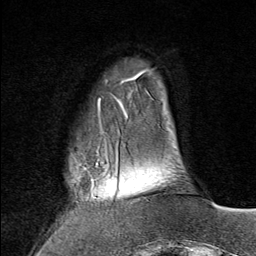
Breast MRI (dynamic contrast-enhanced), one axial slice; slice 17 of 80 in the series (ordered by position); cropped to one breast; dynamic contrast-enhanced series, time point 2 of 9 at this slice position (early post-contrast); 1.5 T; TE 1.8 ms, TR 4.3 ms; 2 mm slice thickness; 256 × 256 image matrix, field of view 180 × 180 mm. Female patient.
Structures marked on this image (semi-automatically segmented with operator editing):
- enhancing-tissue mask used for the functional tumour volume (all voxels passing the contrast-enhancement thresholds inside the analysis volume; usually the tumour): bounding box [x1, y1, x2, y2] px = [70, 143, 119, 207]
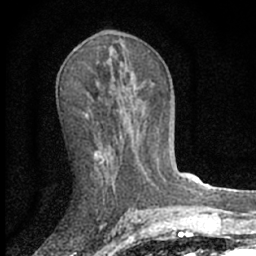
Breast MRI (dynamic contrast-enhanced), one axial slice. Slice 34 of 66 in the series (ordered by position). Cropped to one breast. Dynamic contrast-enhanced series, time point 2 of 7 at this slice position (early post-contrast). 1.5 T. TE 3.1 ms, TR 6.4 ms. 256 × 256 image matrix, field of view 130 × 130 mm. Female patient.
Outlined on this slice (semi-automatic segmentation, software-assisted and operator-edited):
- enhancing-tissue mask used for the functional tumour volume (all voxels passing the contrast-enhancement thresholds inside the analysis volume; usually the tumour): box from (x=95, y=151) to (x=104, y=163) px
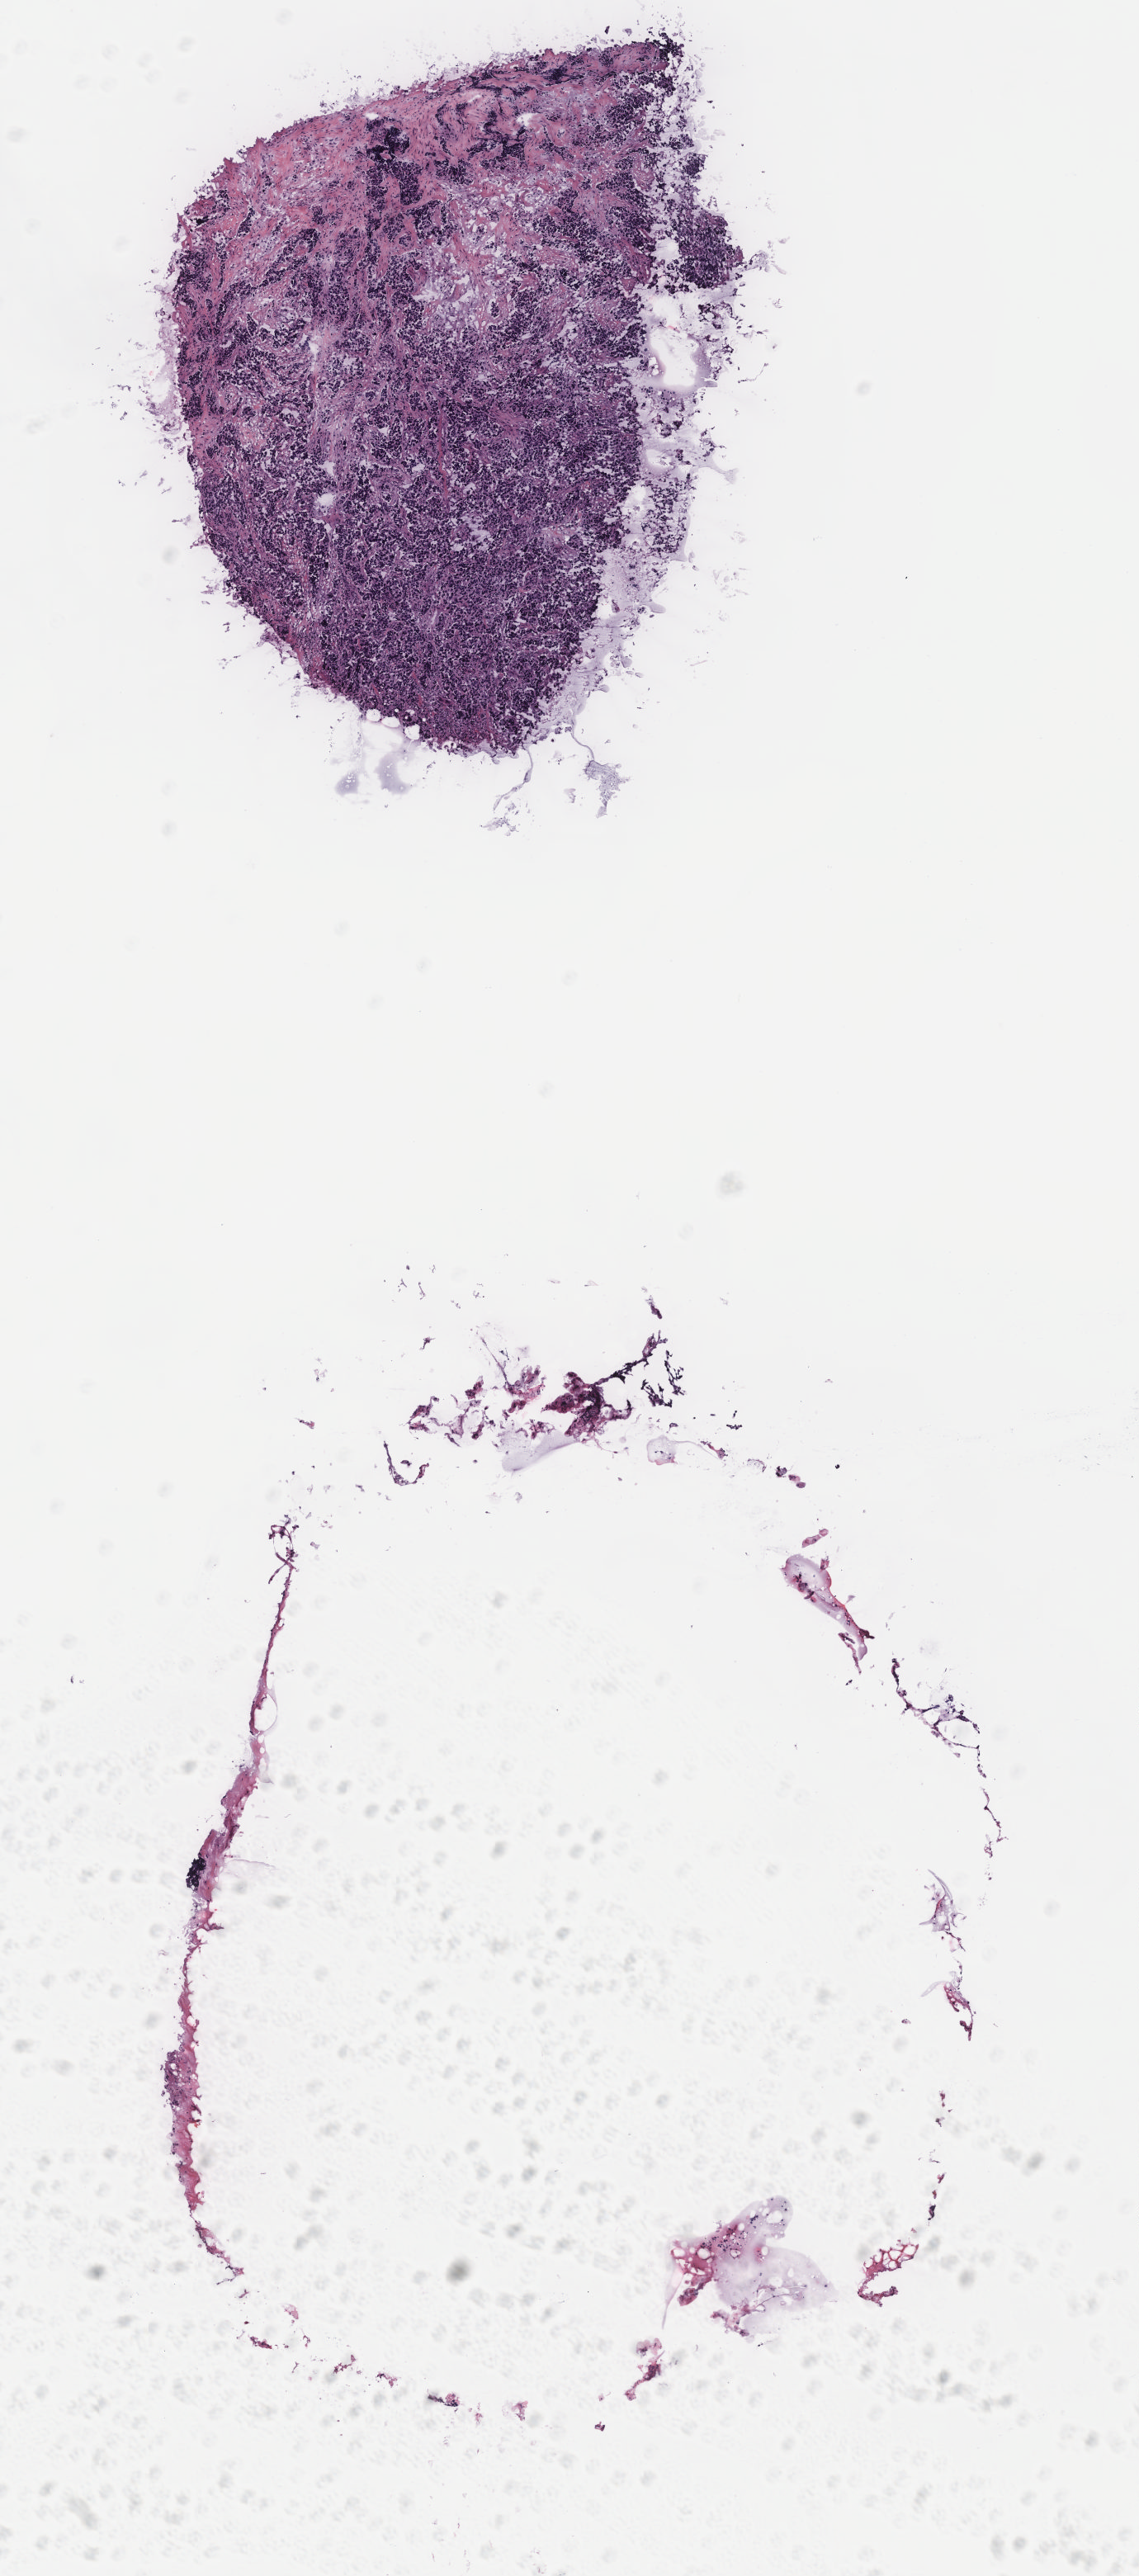
Digitized H&E-stained tissue section (whole slide) — low-resolution overview of the scanned area, about 5.5 x 12.5 mm. Female, 45 y/o.
* specimen: breast, tumour tissue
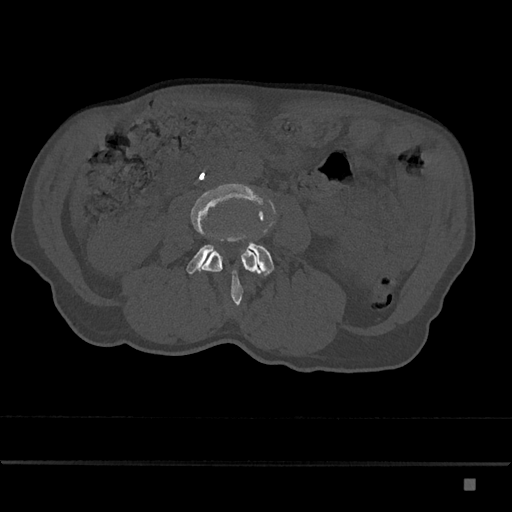
CT including the spine, one axial slice; slice 375 of 797 in the series (ordered by position); reconstruction kernel Br40s/3; 120 kVp; bone window (W 1800 / L 400 HU); 0.5 mm slice thickness; 512 × 512 image matrix, field of view 390 × 390 mm. Male patient, age 72 years. From the clinical record (not read from this slice): primary cancer: prostate.
Outlined on this slice (semi-automatic segmentation, software-assisted and operator-edited):
- L3 vertebra: bounding box <190,183,267,306> (left, top, right, bottom; pixels)
- L4 vertebra: <186,241,274,277>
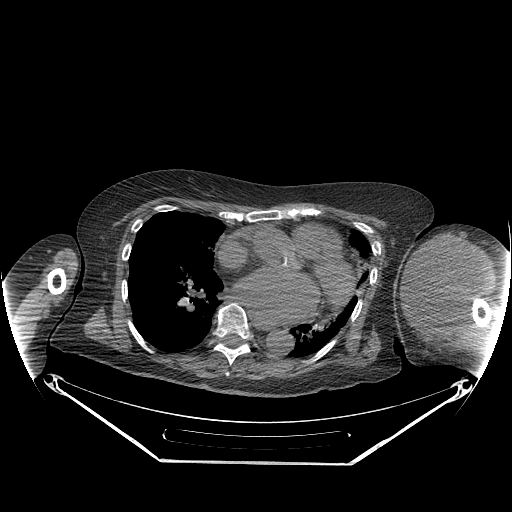
CT of an extremity soft-tissue mass (from a PET/CT study), one axial slice. Position 166 of 267 along the scan axis. Reconstruction kernel STANDARD. 140 kVp. Soft-tissue window (W 400 / L 40 HU). 3.75 mm slice thickness. 512 × 512 image matrix. Female patient. From the clinical record (not read from this slice): histological type: pleiomorphic leiomyosarcoma; grade: high; site of the primary tumour: left biceps.
Outlined on this slice (expert contour drawn on MRI and transferred to this co-registered scan by the dataset authors):
- gross tumour volume including surrounding oedema: bounding box (x1, y1, x2, y2) in pixels: (402, 235, 489, 330)
- gross tumour volume (mass): (402, 235, 483, 328)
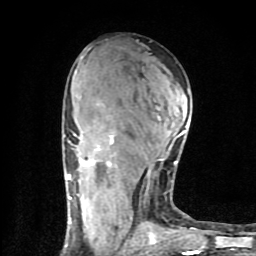
Breast MRI (dynamic contrast-enhanced), one axial slice. Slice 44 of 80 in the series (ordered by position). Cropped to one breast. Dynamic contrast-enhanced series, time point 2 of 9 at this slice position (early post-contrast). 1.5 T. TE 4.2 ms, TR 7 ms. 2 mm slice thickness. 256 × 256 image matrix, field of view 160 × 160 mm. Female patient.
Annotated regions visible in this slice (semi-automatic segmentation, software-assisted and operator-edited):
- enhancing-tissue mask used for the functional tumour volume (all voxels passing the contrast-enhancement thresholds inside the analysis volume; usually the tumour): bounding box <64,118,199,254> (left, top, right, bottom; pixels)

· · · ·

### Required action
Your answer should consist of the lines above between those holding "CT including the" and "- gross tumour volume (mass): (402, 235, 483, 328)", inclusive, reproduced word for word and without pictures.

### Answer space
CT including the spine, one axial slice; slice 375 of 797 in the series (ordered by position); reconstruction kernel Br40s/3; 120 kVp; bone window (W 1800 / L 400 HU); 0.5 mm slice thickness; 512 × 512 image matrix, field of view 390 × 390 mm. Male patient, age 72 years. From the clinical record (not read from this slice): primary cancer: prostate.
Outlined on this slice (semi-automatic segmentation, software-assisted and operator-edited):
- L3 vertebra: bounding box <190,183,267,306> (left, top, right, bottom; pixels)
- L4 vertebra: <186,241,274,277>
CT of an extremity soft-tissue mass (from a PET/CT study), one axial slice. Position 166 of 267 along the scan axis. Reconstruction kernel STANDARD. 140 kVp. Soft-tissue window (W 400 / L 40 HU). 3.75 mm slice thickness. 512 × 512 image matrix. Female patient. From the clinical record (not read from this slice): histological type: pleiomorphic leiomyosarcoma; grade: high; site of the primary tumour: left biceps.
Outlined on this slice (expert contour drawn on MRI and transferred to this co-registered scan by the dataset authors):
- gross tumour volume including surrounding oedema: bounding box (x1, y1, x2, y2) in pixels: (402, 235, 489, 330)
- gross tumour volume (mass): (402, 235, 483, 328)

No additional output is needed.